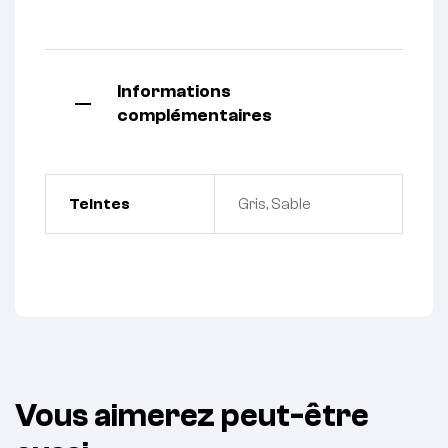
Informations
complémentaires
Teintes
Gris, Sable
Vous aimerez peut-être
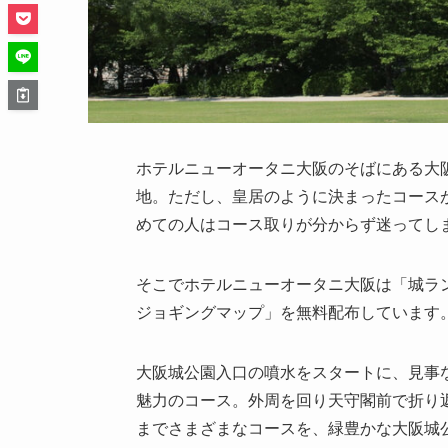
ホテルニューオータニ大阪のそばにある大
地。ただし、皇居のように決まったコース
めての人はコース取りが分からず迷ってし
そこでホテルニューオータニ大阪は「城ラ
ジョギングマップ」を無料配布しています
大阪城公園入口の噴水をスタートに、見事
魅力のコース。外周を回り天守閣前で折り返す
までさまざまなコースを、緑豊かな大阪城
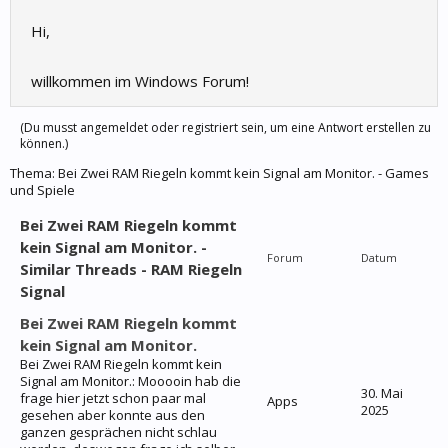
Hi,
willkommen im Windows Forum!
(Du musst angemeldet oder registriert sein, um eine Antwort erstellen zu
können.)
Thema:
Bei Zwei RAM Riegeln kommt kein Signal am Monitor. - Games
und Spiele
Bei Zwei RAM Riegeln kommt
kein Signal am Monitor. -
Forum
Datum
Similar Threads - RAM Riegeln
Signal
Bei Zwei RAM Riegeln kommt
kein Signal am Monitor.
Bei Zwei RAM Riegeln kommt kein
Signal am Monitor.: Mooooin hab die
30. Mai
frage hier jetzt schon paar mal
Apps
2025
gesehen aber konnte aus den
ganzen gesprächen nicht schlau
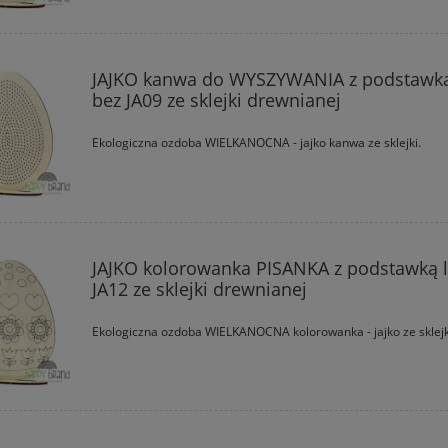
JAJKO kanwa do WYSZYWANIA z podstawką
bez JA09 ze sklejki drewnianej
Ekologiczna ozdoba WIELKANOCNA - jajko kanwa ze sklejki.
JAJKO kolorowanka PISANKA z podstawką 
JA12 ze sklejki drewnianej
Ekologiczna ozdoba WIELKANOCNA kolorowanka - jajko ze sklejk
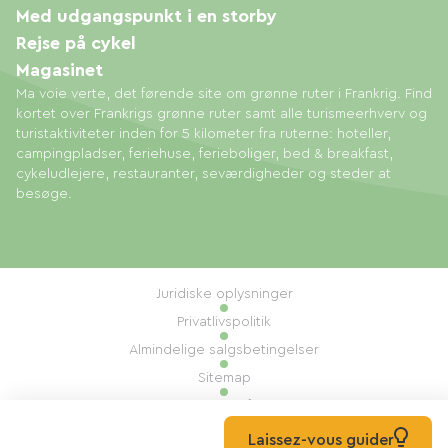
Med udgangspunkt i en storby
Rejse på cykel
Magasinet
Ma voie verte, det førende site om grønne ruter i Frankrig. Find
kortet over Frankrigs grønne ruter samt alle turismeerhverv og
turistaktiviteter inden for 5 kilometer fra ruterne: hoteller,
campingpladser, feriehuse, ferieboliger, bed & breakfast,
cykeludlejere, restauranter, seværdigheder og steder at
besøge.
Juridiske oplysninger
Privatlivspolitik
Almindelige salgsbetingelser
Sitemap
Administration af cookies
Udført af: Mill, Privas
Laissez-vous guider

▬▬▬

■ What the exercise asks
Which lines above carry the string "podstawką"? Copy those lines.

■ Output for this exercise
JAJKO kanwa do WYSZYWANIA z podstawką
JAJKO kolorowanka PISANKA z podstawką 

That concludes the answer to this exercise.